WORK REQUEST:
Count the lines in the entries below that contain the word "оборудования", and give only that number.

SUPPLIED MATERIAL:
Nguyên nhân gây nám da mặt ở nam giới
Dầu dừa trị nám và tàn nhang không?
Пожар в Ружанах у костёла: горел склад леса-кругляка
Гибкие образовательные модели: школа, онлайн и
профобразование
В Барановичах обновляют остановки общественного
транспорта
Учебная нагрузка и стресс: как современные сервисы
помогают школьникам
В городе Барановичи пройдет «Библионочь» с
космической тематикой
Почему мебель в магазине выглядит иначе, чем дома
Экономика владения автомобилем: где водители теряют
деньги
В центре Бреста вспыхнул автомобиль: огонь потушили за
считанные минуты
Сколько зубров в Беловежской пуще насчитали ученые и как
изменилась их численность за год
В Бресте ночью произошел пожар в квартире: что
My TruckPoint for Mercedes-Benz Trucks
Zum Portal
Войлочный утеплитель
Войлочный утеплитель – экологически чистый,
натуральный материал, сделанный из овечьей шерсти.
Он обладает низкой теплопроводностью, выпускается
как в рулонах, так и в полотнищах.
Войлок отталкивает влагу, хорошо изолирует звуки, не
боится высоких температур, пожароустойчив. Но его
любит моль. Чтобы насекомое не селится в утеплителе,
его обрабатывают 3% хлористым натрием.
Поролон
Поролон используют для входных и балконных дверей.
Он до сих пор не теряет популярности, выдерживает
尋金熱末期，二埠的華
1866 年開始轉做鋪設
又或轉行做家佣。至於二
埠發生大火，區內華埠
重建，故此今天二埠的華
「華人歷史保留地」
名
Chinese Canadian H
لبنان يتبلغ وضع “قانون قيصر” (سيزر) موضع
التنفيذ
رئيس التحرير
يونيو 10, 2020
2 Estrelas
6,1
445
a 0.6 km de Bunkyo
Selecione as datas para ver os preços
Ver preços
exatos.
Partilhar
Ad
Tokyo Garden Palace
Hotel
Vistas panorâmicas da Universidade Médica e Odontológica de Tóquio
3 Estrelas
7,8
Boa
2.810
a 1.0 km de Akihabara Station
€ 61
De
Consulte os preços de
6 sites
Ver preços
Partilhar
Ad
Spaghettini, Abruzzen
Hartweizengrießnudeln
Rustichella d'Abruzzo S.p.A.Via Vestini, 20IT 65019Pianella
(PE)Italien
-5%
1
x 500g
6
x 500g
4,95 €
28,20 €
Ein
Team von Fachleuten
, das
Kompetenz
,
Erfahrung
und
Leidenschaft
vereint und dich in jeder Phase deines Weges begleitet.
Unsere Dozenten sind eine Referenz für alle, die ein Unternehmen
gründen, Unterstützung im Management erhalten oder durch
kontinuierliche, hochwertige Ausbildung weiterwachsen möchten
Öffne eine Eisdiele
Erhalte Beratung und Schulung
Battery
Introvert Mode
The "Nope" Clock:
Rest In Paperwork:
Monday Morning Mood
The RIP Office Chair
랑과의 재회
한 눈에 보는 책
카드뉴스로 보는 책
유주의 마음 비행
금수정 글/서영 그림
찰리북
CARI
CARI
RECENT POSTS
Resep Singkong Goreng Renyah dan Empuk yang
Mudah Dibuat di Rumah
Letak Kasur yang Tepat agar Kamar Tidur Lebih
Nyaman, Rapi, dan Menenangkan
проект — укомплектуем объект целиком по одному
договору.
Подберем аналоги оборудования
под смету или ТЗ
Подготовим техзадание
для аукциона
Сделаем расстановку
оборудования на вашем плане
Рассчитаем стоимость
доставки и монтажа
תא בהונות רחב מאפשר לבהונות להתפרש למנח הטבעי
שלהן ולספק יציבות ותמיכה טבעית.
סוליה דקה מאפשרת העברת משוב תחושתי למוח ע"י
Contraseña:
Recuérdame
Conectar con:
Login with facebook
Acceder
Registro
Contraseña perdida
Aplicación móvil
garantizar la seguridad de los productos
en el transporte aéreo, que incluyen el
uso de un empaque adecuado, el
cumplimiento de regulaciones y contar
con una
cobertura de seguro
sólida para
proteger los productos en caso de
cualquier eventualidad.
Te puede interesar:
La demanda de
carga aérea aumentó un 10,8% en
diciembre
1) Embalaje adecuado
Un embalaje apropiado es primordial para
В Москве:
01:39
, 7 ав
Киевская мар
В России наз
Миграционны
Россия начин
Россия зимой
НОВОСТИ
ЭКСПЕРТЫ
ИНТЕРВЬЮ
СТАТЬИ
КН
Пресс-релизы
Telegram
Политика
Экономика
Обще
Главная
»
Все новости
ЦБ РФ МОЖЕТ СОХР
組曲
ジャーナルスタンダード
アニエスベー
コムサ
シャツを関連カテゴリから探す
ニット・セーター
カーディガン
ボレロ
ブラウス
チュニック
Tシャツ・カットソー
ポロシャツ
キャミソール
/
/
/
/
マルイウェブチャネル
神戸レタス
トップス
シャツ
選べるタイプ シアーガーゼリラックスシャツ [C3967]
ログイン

OUTPUT OF THE EXERCISE:
2